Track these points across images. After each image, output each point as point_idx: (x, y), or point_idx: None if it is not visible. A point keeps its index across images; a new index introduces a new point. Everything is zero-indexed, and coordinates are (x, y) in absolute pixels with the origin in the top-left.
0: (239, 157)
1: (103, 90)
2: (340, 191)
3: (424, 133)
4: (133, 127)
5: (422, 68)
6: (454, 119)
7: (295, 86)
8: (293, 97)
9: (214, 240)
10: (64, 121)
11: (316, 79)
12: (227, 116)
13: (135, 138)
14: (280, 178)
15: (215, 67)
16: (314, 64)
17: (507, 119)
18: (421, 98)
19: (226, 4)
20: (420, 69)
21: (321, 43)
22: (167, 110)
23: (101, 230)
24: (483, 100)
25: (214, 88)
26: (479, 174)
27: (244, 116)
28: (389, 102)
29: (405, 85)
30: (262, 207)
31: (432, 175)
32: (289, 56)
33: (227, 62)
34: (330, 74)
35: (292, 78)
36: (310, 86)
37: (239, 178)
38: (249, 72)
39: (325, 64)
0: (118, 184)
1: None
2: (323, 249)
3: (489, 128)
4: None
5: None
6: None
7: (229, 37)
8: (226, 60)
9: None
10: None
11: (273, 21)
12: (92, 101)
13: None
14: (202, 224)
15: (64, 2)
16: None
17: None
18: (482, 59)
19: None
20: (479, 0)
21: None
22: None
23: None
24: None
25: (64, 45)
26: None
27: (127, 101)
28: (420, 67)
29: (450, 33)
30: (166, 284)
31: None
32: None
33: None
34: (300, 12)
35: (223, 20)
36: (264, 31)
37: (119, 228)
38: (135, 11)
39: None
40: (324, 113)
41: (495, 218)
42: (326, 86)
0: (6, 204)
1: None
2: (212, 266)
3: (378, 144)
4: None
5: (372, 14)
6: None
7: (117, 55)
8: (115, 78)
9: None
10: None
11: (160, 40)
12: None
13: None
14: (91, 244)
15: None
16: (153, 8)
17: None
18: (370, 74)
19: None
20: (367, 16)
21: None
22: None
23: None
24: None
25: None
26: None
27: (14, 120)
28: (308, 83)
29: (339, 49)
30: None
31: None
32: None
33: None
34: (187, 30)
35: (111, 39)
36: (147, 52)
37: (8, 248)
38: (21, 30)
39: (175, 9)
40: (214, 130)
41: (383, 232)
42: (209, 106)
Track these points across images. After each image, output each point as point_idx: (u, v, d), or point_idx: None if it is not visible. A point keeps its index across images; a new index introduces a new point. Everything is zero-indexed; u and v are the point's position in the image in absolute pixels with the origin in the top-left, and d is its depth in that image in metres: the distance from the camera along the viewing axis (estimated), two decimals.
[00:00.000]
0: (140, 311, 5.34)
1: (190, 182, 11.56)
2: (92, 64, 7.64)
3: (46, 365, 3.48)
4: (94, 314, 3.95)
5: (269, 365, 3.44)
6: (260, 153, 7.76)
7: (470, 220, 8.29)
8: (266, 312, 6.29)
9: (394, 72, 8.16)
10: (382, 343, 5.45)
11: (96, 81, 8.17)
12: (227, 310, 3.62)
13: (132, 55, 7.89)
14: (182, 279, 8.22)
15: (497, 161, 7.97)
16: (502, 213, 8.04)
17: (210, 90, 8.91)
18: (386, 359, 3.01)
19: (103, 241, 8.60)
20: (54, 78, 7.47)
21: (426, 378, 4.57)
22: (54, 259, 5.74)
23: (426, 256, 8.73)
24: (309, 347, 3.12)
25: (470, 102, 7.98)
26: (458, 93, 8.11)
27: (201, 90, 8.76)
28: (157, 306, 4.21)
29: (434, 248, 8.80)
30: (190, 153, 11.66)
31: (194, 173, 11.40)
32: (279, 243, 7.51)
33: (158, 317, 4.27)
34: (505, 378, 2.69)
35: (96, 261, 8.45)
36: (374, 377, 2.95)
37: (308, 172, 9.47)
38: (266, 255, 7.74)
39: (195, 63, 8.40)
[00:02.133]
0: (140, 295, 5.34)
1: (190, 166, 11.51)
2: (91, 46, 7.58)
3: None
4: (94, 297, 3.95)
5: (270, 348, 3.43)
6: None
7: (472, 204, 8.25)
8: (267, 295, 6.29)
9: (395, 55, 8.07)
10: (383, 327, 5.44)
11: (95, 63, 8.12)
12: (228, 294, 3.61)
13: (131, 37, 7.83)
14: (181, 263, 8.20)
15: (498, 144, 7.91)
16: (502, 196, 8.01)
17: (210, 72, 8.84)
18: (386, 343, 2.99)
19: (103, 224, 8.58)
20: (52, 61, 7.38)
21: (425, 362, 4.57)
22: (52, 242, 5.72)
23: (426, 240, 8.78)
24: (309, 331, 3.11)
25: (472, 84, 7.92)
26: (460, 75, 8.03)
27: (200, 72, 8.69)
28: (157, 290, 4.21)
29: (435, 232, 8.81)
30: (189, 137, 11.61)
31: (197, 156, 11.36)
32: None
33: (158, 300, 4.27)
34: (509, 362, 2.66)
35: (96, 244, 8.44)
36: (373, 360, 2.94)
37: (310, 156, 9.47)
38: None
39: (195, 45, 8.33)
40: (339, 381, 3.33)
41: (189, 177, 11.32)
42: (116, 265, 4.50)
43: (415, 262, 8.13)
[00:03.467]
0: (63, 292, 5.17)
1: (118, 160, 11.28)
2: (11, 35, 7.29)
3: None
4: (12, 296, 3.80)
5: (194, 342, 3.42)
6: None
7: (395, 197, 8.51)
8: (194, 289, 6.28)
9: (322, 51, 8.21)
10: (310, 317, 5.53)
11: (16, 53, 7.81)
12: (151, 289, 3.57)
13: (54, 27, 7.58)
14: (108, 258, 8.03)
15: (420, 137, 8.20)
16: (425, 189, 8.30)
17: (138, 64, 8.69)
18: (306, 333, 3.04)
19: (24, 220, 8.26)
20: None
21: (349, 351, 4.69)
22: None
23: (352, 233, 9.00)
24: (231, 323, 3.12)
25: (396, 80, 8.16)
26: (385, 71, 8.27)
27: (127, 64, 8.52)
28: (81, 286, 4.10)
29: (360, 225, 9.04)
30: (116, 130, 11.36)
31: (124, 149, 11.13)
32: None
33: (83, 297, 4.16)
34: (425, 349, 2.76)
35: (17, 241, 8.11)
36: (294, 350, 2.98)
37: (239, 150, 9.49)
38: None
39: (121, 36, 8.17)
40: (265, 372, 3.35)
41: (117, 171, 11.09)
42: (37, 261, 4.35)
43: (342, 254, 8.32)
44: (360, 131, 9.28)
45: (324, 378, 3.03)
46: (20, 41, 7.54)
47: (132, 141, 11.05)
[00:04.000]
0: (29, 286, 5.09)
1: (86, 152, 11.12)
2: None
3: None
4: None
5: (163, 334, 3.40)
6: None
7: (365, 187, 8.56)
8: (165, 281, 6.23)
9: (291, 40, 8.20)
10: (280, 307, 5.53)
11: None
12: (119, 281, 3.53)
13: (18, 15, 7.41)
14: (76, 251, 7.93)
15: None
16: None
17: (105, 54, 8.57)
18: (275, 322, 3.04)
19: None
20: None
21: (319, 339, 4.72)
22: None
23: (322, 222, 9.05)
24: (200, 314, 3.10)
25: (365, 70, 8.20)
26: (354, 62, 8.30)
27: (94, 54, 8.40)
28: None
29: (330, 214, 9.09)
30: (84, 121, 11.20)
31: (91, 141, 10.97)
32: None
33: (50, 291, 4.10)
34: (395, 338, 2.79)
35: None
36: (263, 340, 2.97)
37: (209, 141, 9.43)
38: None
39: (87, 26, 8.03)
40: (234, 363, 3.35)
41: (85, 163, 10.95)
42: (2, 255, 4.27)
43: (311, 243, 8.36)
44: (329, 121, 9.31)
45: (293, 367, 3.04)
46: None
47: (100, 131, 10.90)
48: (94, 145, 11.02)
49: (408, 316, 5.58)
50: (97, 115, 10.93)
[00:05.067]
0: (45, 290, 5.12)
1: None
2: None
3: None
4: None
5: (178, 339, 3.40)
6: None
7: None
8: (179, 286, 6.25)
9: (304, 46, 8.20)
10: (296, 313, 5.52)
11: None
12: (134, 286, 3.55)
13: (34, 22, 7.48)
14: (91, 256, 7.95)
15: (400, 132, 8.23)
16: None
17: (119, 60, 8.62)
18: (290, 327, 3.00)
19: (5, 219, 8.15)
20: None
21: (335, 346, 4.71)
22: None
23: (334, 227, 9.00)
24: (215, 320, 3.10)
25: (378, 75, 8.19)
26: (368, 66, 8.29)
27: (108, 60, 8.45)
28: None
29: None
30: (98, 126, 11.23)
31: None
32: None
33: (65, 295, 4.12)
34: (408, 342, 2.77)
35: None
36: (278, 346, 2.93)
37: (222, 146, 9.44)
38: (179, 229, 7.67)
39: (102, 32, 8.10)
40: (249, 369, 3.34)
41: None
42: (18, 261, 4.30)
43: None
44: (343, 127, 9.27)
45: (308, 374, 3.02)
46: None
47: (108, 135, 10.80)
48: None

········

# YOUR TASK
Retype, exactly and with nothing added, the lines of the material above from the first through the one that contains "38: (249, 72)".

# FINAL ANSWER
Track these points across images. After each image, output each point as point_idx: (x, y), or point_idx: None if it is not visible. A point keeps its index across images; a new index introduces a new point. Everything is zero-indexed, and coordinates are (x, y) in absolute pixels with the origin in the top-left.
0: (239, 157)
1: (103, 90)
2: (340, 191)
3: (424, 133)
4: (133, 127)
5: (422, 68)
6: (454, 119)
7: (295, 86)
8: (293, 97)
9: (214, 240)
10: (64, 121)
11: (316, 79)
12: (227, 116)
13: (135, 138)
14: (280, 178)
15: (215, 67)
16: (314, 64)
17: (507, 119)
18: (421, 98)
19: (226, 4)
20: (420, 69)
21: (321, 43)
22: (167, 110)
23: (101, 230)
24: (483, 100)
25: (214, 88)
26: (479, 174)
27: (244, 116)
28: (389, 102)
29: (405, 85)
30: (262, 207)
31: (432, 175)
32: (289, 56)
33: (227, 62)
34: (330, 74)
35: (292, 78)
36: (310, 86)
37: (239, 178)
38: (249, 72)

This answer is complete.